**Task requirements**
Copy all of the records below line for line, with no changes to any character.

**Excerpted data**

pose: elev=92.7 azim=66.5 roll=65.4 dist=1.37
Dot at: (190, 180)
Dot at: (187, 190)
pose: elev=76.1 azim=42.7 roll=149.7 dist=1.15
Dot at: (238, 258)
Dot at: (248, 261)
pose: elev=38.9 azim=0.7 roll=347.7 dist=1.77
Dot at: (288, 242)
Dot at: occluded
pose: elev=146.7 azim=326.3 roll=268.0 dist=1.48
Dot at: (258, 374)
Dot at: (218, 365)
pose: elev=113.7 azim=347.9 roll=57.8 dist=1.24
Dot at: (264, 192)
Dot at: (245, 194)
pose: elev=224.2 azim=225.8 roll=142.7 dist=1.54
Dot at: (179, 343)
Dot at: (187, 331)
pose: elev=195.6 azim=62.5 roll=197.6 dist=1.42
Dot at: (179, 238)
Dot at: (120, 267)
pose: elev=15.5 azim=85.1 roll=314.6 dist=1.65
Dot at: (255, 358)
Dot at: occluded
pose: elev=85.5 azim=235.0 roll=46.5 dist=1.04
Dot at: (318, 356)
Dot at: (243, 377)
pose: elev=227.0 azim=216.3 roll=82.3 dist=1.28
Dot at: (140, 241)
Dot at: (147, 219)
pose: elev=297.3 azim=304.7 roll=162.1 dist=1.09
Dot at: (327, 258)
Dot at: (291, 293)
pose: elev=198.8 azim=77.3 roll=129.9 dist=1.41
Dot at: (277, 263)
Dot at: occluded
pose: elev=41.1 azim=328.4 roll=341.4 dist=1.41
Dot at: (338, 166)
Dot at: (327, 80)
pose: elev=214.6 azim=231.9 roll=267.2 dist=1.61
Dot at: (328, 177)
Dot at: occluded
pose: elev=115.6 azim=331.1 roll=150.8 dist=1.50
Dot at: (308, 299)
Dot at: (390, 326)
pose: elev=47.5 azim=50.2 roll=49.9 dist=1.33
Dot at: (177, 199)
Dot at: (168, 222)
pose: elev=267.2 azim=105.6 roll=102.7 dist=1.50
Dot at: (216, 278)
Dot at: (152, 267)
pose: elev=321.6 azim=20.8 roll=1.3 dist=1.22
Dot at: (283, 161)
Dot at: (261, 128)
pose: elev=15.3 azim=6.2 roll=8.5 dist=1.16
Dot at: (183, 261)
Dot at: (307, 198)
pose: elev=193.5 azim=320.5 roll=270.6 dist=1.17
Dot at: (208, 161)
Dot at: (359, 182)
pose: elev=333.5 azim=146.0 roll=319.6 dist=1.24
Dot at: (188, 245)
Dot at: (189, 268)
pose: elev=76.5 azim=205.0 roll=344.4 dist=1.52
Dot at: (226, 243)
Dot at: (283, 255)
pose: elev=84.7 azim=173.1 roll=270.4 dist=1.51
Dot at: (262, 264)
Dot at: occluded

**Exercise answer**
pose: elev=92.7 azim=66.5 roll=65.4 dist=1.37
Dot at: (190, 180)
Dot at: (187, 190)
pose: elev=76.1 azim=42.7 roll=149.7 dist=1.15
Dot at: (238, 258)
Dot at: (248, 261)
pose: elev=38.9 azim=0.7 roll=347.7 dist=1.77
Dot at: (288, 242)
Dot at: occluded
pose: elev=146.7 azim=326.3 roll=268.0 dist=1.48
Dot at: (258, 374)
Dot at: (218, 365)
pose: elev=113.7 azim=347.9 roll=57.8 dist=1.24
Dot at: (264, 192)
Dot at: (245, 194)
pose: elev=224.2 azim=225.8 roll=142.7 dist=1.54
Dot at: (179, 343)
Dot at: (187, 331)
pose: elev=195.6 azim=62.5 roll=197.6 dist=1.42
Dot at: (179, 238)
Dot at: (120, 267)
pose: elev=15.5 azim=85.1 roll=314.6 dist=1.65
Dot at: (255, 358)
Dot at: occluded
pose: elev=85.5 azim=235.0 roll=46.5 dist=1.04
Dot at: (318, 356)
Dot at: (243, 377)
pose: elev=227.0 azim=216.3 roll=82.3 dist=1.28
Dot at: (140, 241)
Dot at: (147, 219)
pose: elev=297.3 azim=304.7 roll=162.1 dist=1.09
Dot at: (327, 258)
Dot at: (291, 293)
pose: elev=198.8 azim=77.3 roll=129.9 dist=1.41
Dot at: (277, 263)
Dot at: occluded
pose: elev=41.1 azim=328.4 roll=341.4 dist=1.41
Dot at: (338, 166)
Dot at: (327, 80)
pose: elev=214.6 azim=231.9 roll=267.2 dist=1.61
Dot at: (328, 177)
Dot at: occluded
pose: elev=115.6 azim=331.1 roll=150.8 dist=1.50
Dot at: (308, 299)
Dot at: (390, 326)
pose: elev=47.5 azim=50.2 roll=49.9 dist=1.33
Dot at: (177, 199)
Dot at: (168, 222)
pose: elev=267.2 azim=105.6 roll=102.7 dist=1.50
Dot at: (216, 278)
Dot at: (152, 267)
pose: elev=321.6 azim=20.8 roll=1.3 dist=1.22
Dot at: (283, 161)
Dot at: (261, 128)
pose: elev=15.3 azim=6.2 roll=8.5 dist=1.16
Dot at: (183, 261)
Dot at: (307, 198)
pose: elev=193.5 azim=320.5 roll=270.6 dist=1.17
Dot at: (208, 161)
Dot at: (359, 182)
pose: elev=333.5 azim=146.0 roll=319.6 dist=1.24
Dot at: (188, 245)
Dot at: (189, 268)
pose: elev=76.5 azim=205.0 roll=344.4 dist=1.52
Dot at: (226, 243)
Dot at: (283, 255)
pose: elev=84.7 azim=173.1 roll=270.4 dist=1.51
Dot at: (262, 264)
Dot at: occluded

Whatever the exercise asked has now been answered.